PAGE EXTRACT
========================================================================

Jalebi, a spiral shaped crunchy sweet dipped in saffron laced sugar syrup, is the traditional Indian sweet. It is generally prepared on the festivals like Diwali and Ramadan and enjoyed with milk or other Indian snacks. There are two ways to prepare it; Traditional method and Instant method. In traditional method, batter prepared from maida and yogurt is fermented for 24 hours whereas In instant method, the batter is prepared using instant yeast and doesn’t require fermentation. You can make jalebis at home by following any method you desire but Jalebi prepared by traditional method tastes better.

========================================================================

WRITTEN EXERCISE A
Print the passage of the jalebi text starting at "Jalebi, a spiral" and ending at "method tastes better.".

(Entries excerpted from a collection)
========================================================================

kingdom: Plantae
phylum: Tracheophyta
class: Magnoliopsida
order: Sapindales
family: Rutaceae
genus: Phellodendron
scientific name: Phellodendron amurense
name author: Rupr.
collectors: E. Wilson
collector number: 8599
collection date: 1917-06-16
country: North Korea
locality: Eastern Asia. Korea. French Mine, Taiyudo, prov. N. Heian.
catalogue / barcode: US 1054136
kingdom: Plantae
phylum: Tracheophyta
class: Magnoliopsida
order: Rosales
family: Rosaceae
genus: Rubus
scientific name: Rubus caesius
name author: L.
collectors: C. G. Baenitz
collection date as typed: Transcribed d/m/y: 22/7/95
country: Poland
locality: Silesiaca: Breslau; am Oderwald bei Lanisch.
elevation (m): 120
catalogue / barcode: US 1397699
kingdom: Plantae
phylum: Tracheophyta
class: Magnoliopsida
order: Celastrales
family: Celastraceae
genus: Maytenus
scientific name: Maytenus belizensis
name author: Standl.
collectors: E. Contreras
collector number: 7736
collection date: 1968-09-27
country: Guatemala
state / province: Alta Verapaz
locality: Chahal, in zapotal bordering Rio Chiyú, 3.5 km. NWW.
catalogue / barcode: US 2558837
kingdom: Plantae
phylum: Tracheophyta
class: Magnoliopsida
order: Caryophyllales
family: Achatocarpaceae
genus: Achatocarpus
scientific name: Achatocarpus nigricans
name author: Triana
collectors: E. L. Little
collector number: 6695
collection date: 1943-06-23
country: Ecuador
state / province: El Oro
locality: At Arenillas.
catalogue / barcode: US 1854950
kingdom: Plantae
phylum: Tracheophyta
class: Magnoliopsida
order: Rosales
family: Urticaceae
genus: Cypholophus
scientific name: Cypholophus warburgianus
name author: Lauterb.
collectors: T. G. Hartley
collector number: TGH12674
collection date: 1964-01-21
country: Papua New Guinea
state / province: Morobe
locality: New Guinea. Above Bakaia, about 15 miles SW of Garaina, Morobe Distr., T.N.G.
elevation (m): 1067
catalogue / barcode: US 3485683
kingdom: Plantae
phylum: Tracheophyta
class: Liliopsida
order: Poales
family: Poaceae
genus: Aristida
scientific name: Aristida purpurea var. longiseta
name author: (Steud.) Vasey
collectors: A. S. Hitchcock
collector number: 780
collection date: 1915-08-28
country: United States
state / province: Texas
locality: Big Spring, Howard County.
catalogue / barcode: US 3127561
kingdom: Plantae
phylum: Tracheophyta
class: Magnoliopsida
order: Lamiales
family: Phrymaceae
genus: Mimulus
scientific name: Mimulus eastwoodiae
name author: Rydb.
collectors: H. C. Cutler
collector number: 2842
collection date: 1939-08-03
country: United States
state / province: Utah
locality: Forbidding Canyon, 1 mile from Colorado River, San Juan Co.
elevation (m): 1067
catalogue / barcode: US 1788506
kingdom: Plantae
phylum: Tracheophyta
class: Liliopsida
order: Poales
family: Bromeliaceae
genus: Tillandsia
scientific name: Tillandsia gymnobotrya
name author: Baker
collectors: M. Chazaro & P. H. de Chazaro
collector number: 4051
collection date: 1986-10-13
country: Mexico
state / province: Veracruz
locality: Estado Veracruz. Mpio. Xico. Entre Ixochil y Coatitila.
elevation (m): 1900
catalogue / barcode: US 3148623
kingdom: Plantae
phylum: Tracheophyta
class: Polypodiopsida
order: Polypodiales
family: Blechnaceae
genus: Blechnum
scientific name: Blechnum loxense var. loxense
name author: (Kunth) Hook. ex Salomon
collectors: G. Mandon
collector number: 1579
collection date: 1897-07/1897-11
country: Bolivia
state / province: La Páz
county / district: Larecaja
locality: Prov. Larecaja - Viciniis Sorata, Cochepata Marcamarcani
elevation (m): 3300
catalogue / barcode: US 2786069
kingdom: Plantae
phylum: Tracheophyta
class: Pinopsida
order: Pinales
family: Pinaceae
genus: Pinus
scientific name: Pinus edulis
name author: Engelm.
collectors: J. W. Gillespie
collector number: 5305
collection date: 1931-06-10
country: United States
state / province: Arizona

========================================================================

WRITTEN EXERCISE B
Render the entries starting at the line containing "class: Polypodiopsida" and ending at the line containing "collector number: 5305" as a two-column CSV with the headers field and value. Give one row per line, with each part in its own quoted field and any line breaks changed to spaces.

TASK RESULT A
Jalebi, a spiral shaped crunchy sweet dipped in saffron laced sugar syrup, is the traditional Indian sweet. It is generally prepared on the festivals like Diwali and Ramadan and enjoyed with milk or other Indian snacks. There are two ways to prepare it; Traditional method and Instant method. In traditional method, batter prepared from maida and yogurt is fermented for 24 hours whereas In instant method, the batter is prepared using instant yeast and doesn’t require fermentation. You can make jalebis at home by following any method you desire but Jalebi prepared by traditional method tastes better.

TASK RESULT B
field,value
"class:","Polypodiopsida"
"order:","Polypodiales"
"family:","Blechnaceae"
"genus:","Blechnum"
"scientific name:","Blechnum loxense var. loxense"
"name author:","(Kunth) Hook. ex Salomon"
"collectors:","G. Mandon"
"collector number:","1579"
"collection date:","1897-07/1897-11"
"country:","Bolivia"
"state / province:","La Páz"
"county / district:","Larecaja"
"locality:","Prov. Larecaja - Viciniis Sorata, Cochepata Marcamarcani"
"elevation (m):","3300"
"catalogue / barcode:","US 2786069"
"kingdom:","Plantae"
"phylum:","Tracheophyta"
"class:","Pinopsida"
"order:","Pinales"
"family:","Pinaceae"
"genus:","Pinus"
"scientific name:","Pinus edulis"
"name author:","Engelm."
"collectors:","J. W. Gillespie"
"collector number:","5305"